O quilombismo e a marronagem são movimentos fluídos e atemporais, nascidos há séculos e atravessados pelas mais diversas dinâmicas sociais e períodos históricos, e ainda assim legados de forma viva, múltipla e potente ao século XXI, com toda sua rica carga histórica e social, um verdadeiro tesouro pirata escondido à céu aberto. São a prova de que há uma riqueza dos povos amefricanos e ladinos que para além de protegida como patrimônio intocável e entendido como imutável, necessita ser procurada, revisitada, utilizada e desdobrada pelos seus herdeiros, para que a construção do novo siga corrente, ou seja, a fuga é a nossa experiência cultural coletiva que cria o tesouro e leva até ele. E mais, uma herança e um saber que assume outras formas associativas tanto no universo rural quanto urbano, tanto no universo físico quanto intelectual e espiritual, afinal, o aquilombar é uma realidade, uma fuga de vários caminhos, mas que demanda cuidados, para que não seja feita para territórios inimigos, para os domínios inimigos.

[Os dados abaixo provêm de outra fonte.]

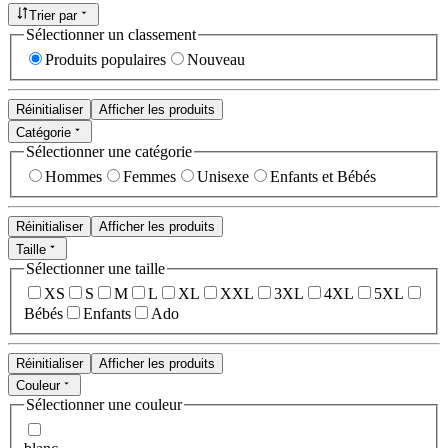
Trier par
Sélectionner un classement
Produits populaires
Nouveau
Réinitialiser
Afficher les produits
Catégorie
Sélectionner une catégorie
Hommes
Femmes
Unisexe
Enfants et Bébés
Réinitialiser
Afficher les produits
Taille
Sélectionner une taille
XS
S
M
L
XL
XXL
3XL
4XL
5XL
Bébés
Enfants
Ado
Réinitialiser
Afficher les produits
Couleur
Sélectionner une couleur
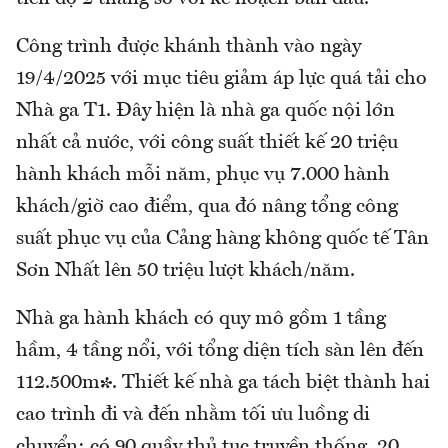
Công trình được khánh thành vào ngày
19/4/2025 với mục tiêu giảm áp lực quá tải cho
Nhà ga T1. Đây hiện là nhà ga quốc nội lớn
nhất cả nước, với công suất thiết kế 20 triệu
hành khách mỗi năm, phục vụ 7.000 hành
khách/giờ cao điểm, qua đó nâng tổng công
suất phục vụ của Cảng hàng không quốc tế Tân
Sơn Nhất lên 50 triệu lượt khách/năm.
Nhà ga hành khách có quy mô gồm 1 tầng
hầm, 4 tầng nổi, với tổng diện tích sàn lên đến
112.500m². Thiết kế nhà ga tách biệt thành hai
cao trình đi và đến nhằm tối ưu luồng di
chuyển; có 90 quầy thủ tục truyền thống, 20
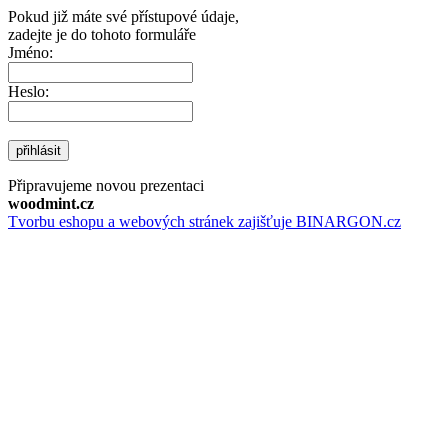
Pokud již máte své přístupové údaje,
zadejte je do tohoto formuláře
Jméno:
Heslo:
přihlásit
Připravujeme novou prezentaci
woodmint.cz
Tvorbu eshopu a webových stránek zajišťuje BINARGON.cz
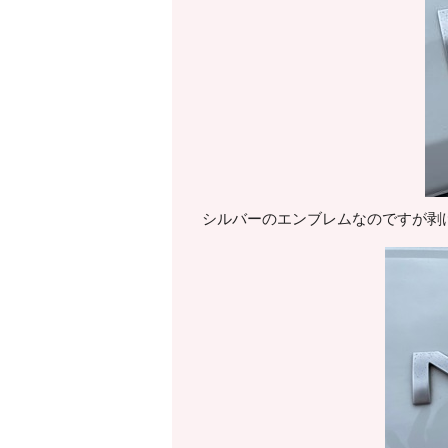
シルバーのエンブレムなのですが剥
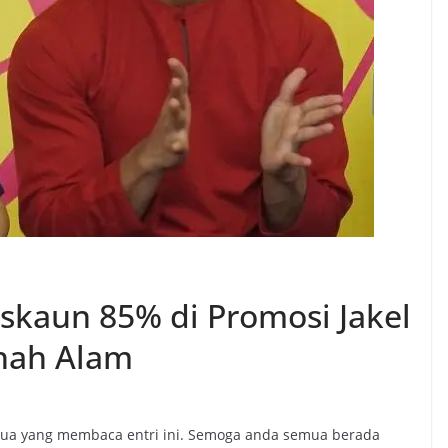
skaun 85% di Promosi Jakel
Shah Alam
mua yang membaca entri ini. Semoga anda semua berada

Com isso, a questão que nos confronta a decifrar o mapa que leva a este tesouro e o cria é até que ponto conseguimos entender se a fuga merece continuar a ser uma prática que nos sustenta e guia como forma de resistência, afastamento e oposição a uma ideia branca e provincial de mundo que nos mói e corrói vivos sem muito esforço? Até que ponto existe coragem suficiente para abdicar daquilo que corrói ao toque, sufoca ao inspirar, cega ao olhar e embranquece ao copiar?
Ils ne croisent que des génies qui n'exauceront pas leurs voeux Et je ne convoite pas leurs femmes, et je n'adore pas leur Dieu. 3 Sofiane Zermani, “Des Malades”.
1. TOUAM BONA, Dénètem. Arte da fuga. PISEAGRAMA, Belo Horizonte, n. 15, p. 18-27, dez. 2021.
2. SANTOS, Antônio Bispo dos. A terra dá, a terra quer. São Paulo: Ubu Editora/PISEAGRAMA, 2023.
3. Tradução livre: “Eles só encontram gênios que não realizam seus desejos. E eu não cobiço suas mulheres, nem adoro o seu Deus”.